Sgt. Collier was offered a battlefield commission in Company E, but declined with the following statement on June 24, 1864.
Captain: I have the honor to most respectfully decline the above promotion. In throwing the shell from the ditch, I am conscious of having done nothing but my duty in attempting to save my life and the lives of the men around me. I prefer to remain in my company with my comrades, whom I left home with on the 7th day of May, 1861.
Isaac Peterson Collier’s brave deed took place on June 21, 1864. Sgt. Collier’s brother, Hardeman Owen Collier, had been killed only the day before in the same battle. It is not known whether he was aware of his brother’s death.
For his bravery, Isaac Peterson Collier was nominated for the Confederate Medal of Honor in 1996. The vote to approve failed with a 3 – 3 tie. Subsequent efforts to approve the recognition were even less successful. In the Kennesaw Mountain Battleground Museum, the bravery of Isaac Peterson Collier is acknowledged by a plaque on the informational rail.
After publishing this post, I received the following email from Kathleen Collier Burgess, daughter of the late Ramon Collier and his wife Carol. Kathleen, I believe, is the great-granddaughter of Charles Vines Collier, Jr. I hope she corrects me if I am wrong.

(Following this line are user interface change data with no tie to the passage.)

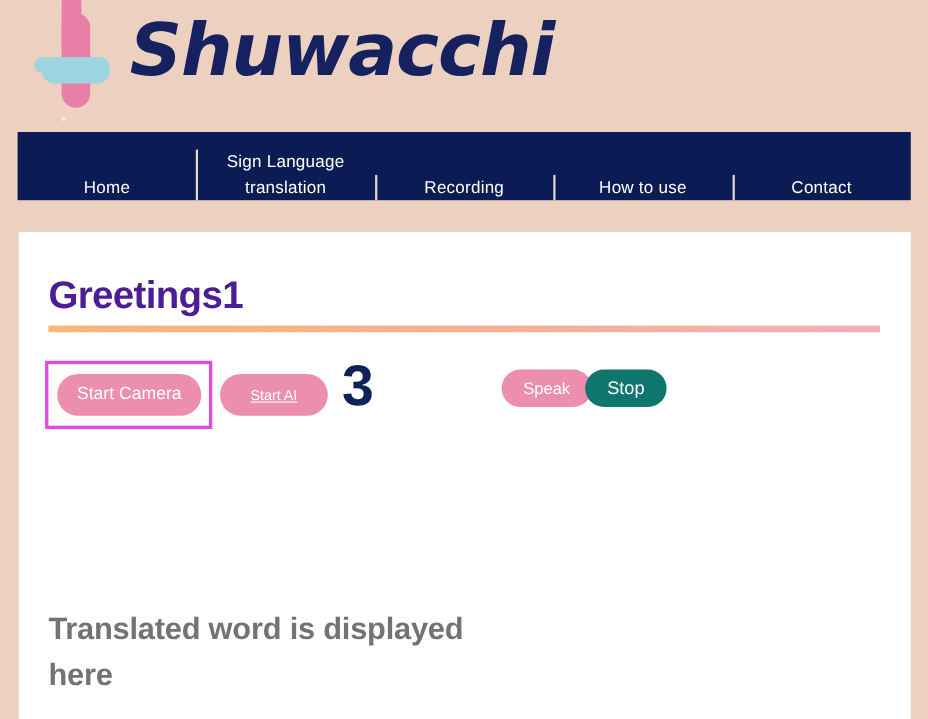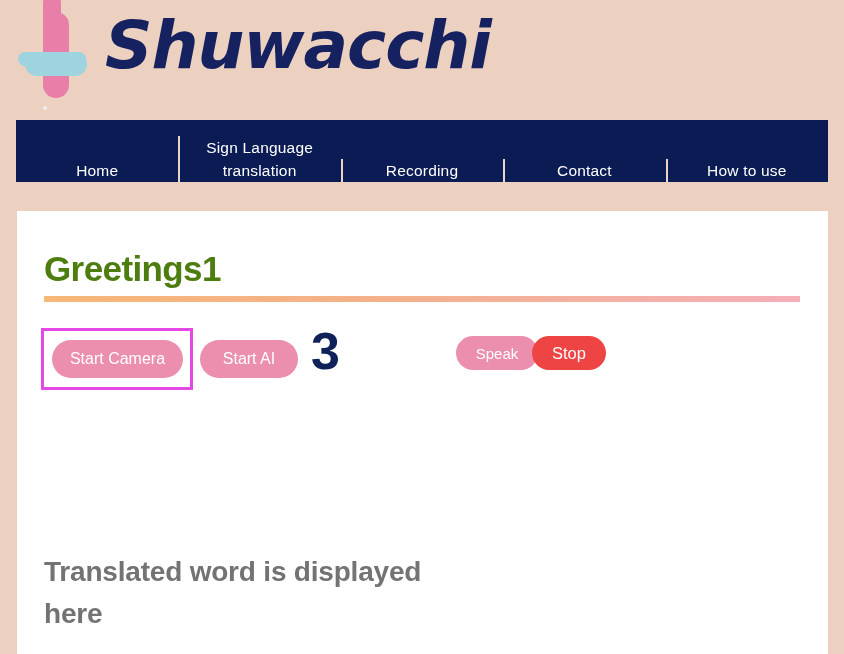"Shuwacchi" .logo-wrap { left: 17px -> 30px }
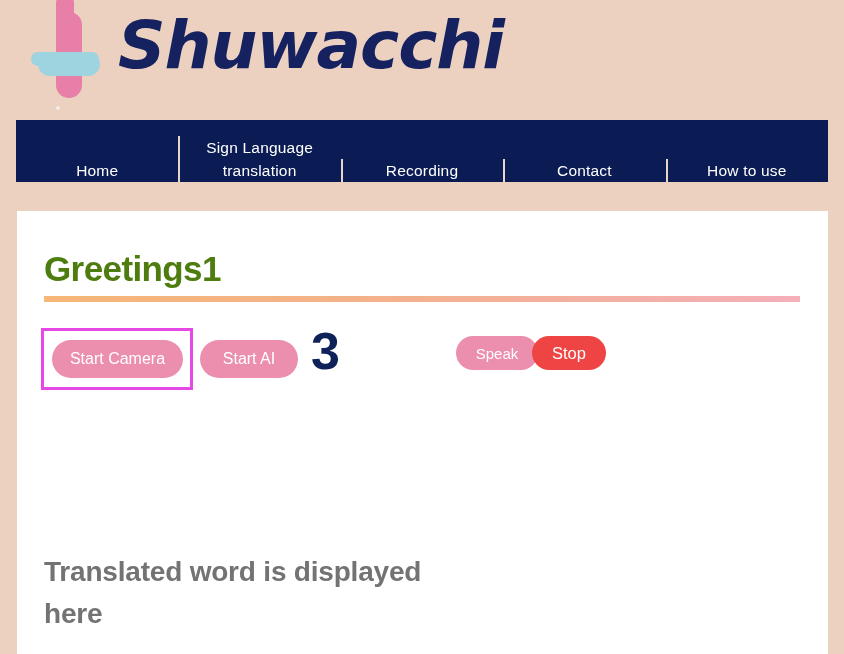"Contact" div.nav-item { order: before "How to use" -> after "How to use" }
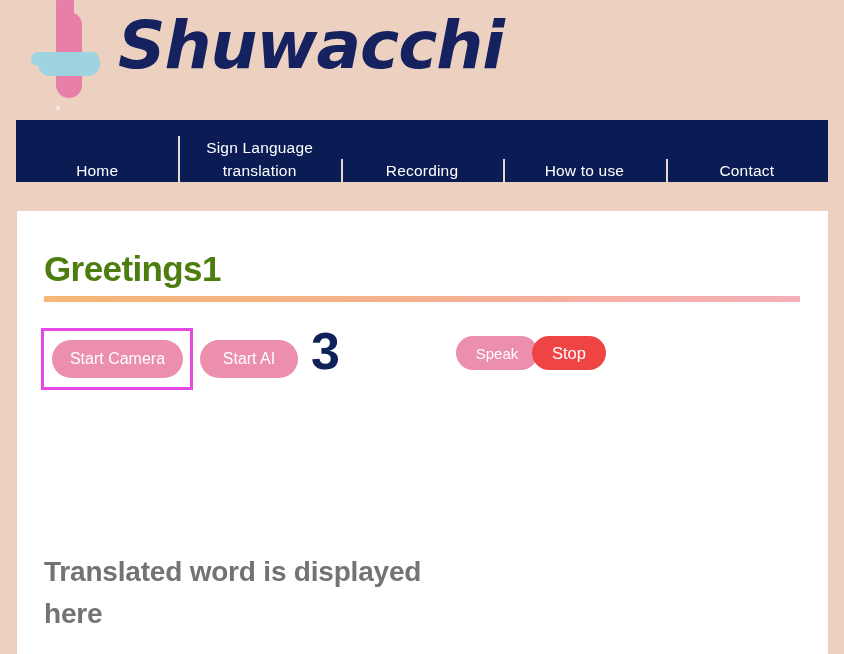"Greetings1" .card-title { color: #4d7c0f -> #4c1d95 }
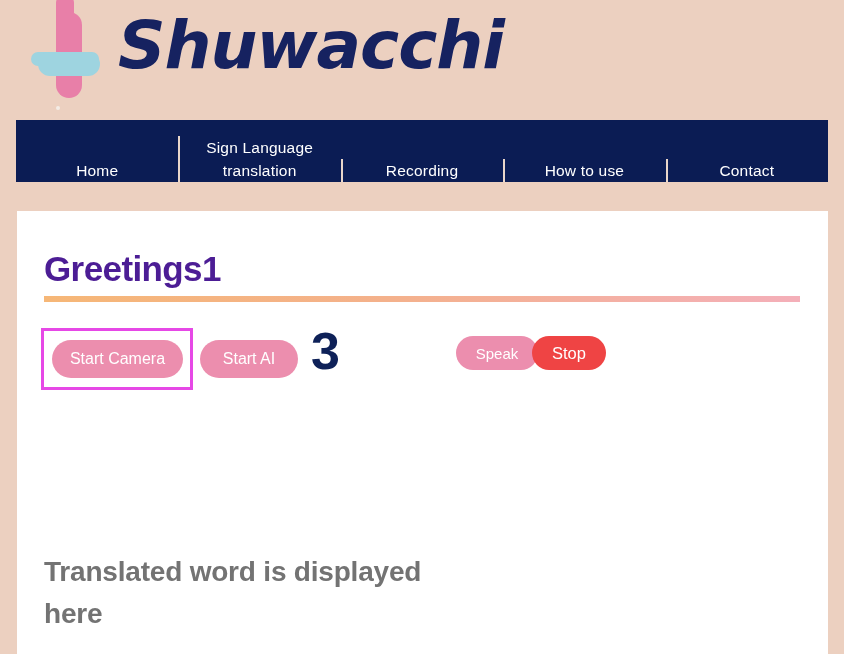"Start AI" .btn-start-ai { font-size: 16px -> 13px; text-decoration: none -> underline }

Mom forwarded your email about the post regarding the sons of Charles Vines and Rebecca Owen Collier. She asked me to give you the following information:
In 2003 Dad, Mom and I went to Hollywood Cemetery in Richmond and found the grave of Pascal Smith Collier. There was a number for him (471, section M) recorded in the office which was also on a very small marker. The identification number was available because Pascal was injured and hospitalized there before dying from his wounds. Dad and Mom sent ~$100 to a government organization and had a marker erected at the grave site, so it is no longer unmarked.
Here is a link with a photograph for your records:
Thank you for keeping up the historical record.